In 2016 Best's Review credited her with having "helped steer the organization through the recovery years after the Great Recession, helping identify, develop, prioritize, and achieve regulatory modernization and other key initiatives" during her tenure as CEO.

She also served as a member of the executive committee of the International Association of Insurance Supervisors. In 2012 she was chair of the Joint Forum, the international forum of banking, insurance, and securities regulators.

In June 2014 she returned to academia, as Dean of Drake University's College of Business and Public Administration through June 2017. She was subsequently appointed Robb B. Kelley visiting distinguished professor of insurance and actuarial science at Drake. and in 2019 she was made Executive in Residence at the university.

Vaughan is on the board of directors of Verisk Analytics, is chair of its nominating and corporate governance committee, and is also on its compensation committee and executive committee.
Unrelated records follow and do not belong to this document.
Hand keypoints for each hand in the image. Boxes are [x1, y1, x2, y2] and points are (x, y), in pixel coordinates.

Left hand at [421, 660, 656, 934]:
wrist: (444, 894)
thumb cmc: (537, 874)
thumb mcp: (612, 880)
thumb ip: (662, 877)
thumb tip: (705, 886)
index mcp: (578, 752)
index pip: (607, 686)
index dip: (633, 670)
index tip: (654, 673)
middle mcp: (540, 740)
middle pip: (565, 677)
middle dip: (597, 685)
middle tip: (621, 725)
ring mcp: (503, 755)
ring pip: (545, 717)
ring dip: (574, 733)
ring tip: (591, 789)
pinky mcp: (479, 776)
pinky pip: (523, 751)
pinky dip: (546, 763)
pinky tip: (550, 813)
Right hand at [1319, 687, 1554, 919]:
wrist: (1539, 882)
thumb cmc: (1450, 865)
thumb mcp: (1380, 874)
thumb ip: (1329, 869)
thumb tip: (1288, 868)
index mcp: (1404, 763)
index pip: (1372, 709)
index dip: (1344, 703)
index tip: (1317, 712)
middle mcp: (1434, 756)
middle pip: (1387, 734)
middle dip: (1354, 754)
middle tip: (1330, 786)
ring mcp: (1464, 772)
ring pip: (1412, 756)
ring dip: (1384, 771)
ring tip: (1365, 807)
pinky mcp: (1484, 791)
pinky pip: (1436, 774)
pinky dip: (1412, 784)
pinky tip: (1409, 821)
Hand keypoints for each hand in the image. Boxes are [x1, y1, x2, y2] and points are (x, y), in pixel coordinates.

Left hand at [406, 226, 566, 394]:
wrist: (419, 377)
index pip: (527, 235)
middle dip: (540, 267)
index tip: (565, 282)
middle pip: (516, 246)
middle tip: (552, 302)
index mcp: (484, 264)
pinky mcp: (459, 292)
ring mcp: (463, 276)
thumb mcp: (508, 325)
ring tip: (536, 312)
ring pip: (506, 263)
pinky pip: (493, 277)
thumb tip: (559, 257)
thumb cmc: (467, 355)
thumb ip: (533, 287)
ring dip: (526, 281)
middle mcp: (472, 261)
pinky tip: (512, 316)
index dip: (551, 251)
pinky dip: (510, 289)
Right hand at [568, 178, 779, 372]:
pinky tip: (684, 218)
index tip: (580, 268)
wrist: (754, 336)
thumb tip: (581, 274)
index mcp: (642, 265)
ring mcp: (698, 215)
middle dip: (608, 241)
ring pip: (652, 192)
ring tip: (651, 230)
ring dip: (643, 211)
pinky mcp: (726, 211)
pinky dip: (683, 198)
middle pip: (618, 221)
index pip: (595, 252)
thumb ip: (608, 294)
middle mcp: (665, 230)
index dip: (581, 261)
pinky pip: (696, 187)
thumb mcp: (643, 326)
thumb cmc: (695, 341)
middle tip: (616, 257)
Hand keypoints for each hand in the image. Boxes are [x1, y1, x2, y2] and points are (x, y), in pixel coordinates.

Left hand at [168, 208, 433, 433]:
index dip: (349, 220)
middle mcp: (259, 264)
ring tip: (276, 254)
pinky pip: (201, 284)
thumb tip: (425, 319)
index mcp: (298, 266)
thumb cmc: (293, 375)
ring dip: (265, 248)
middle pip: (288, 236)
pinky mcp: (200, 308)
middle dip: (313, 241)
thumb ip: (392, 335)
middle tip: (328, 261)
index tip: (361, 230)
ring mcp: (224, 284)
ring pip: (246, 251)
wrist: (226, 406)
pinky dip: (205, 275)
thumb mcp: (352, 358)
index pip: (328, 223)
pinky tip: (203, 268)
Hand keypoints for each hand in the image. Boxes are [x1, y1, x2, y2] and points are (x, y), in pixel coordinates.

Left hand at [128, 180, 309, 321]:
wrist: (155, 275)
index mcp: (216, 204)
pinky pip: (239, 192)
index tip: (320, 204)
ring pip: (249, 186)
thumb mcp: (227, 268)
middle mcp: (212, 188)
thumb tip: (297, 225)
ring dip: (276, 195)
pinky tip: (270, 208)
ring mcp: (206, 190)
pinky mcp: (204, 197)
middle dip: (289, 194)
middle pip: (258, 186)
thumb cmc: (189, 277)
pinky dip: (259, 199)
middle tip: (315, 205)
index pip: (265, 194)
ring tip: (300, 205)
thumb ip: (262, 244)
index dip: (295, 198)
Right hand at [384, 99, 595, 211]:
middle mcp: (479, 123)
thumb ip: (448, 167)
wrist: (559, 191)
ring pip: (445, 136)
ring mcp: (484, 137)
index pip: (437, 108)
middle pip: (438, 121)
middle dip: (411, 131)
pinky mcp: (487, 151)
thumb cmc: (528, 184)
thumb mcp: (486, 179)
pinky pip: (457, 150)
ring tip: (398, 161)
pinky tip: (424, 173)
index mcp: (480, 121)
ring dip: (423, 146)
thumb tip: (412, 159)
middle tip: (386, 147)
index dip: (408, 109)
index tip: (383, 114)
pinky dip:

She is also on the boards of directors of Wellmark Blue Cross Blue Shield, AIG, and West Bancorporation.

==Books==
Vaughan co-authored, with her father Emmett J. Vaughan, the college textbook Essentials of Insurance (1995), and since his 2004 death she has continued to revise, expand, and update his college textbook Fundamentals of Risk and Insurance.

==Recognition==
In 1996 Vaughan received a Distinguished Alumni Award from the University of Iowa. In 2003 she was inducted into the Iowa Insurance Hall of Fame. In 2011 she was ranked #10 in the Modern Healthcare list of the 100 Most Influential People in Healthcare. In 2012 she was listed in National Underwriter magazine's Top 25 Living Legends of Insurance. In 2013 she was named a Distinguished Fellow of the International Association of Insurance Supervisors.

She was among the Top 50 Women in the Insurance Industry in a 2014 listing by Reactions magazine, and in 2014 she was also named Insurance Woman of the Year by the Association of Professional Insurance Women (APIW). In 2016 she was named one of 24 Key Influencers in the insurance industry by Best's Review.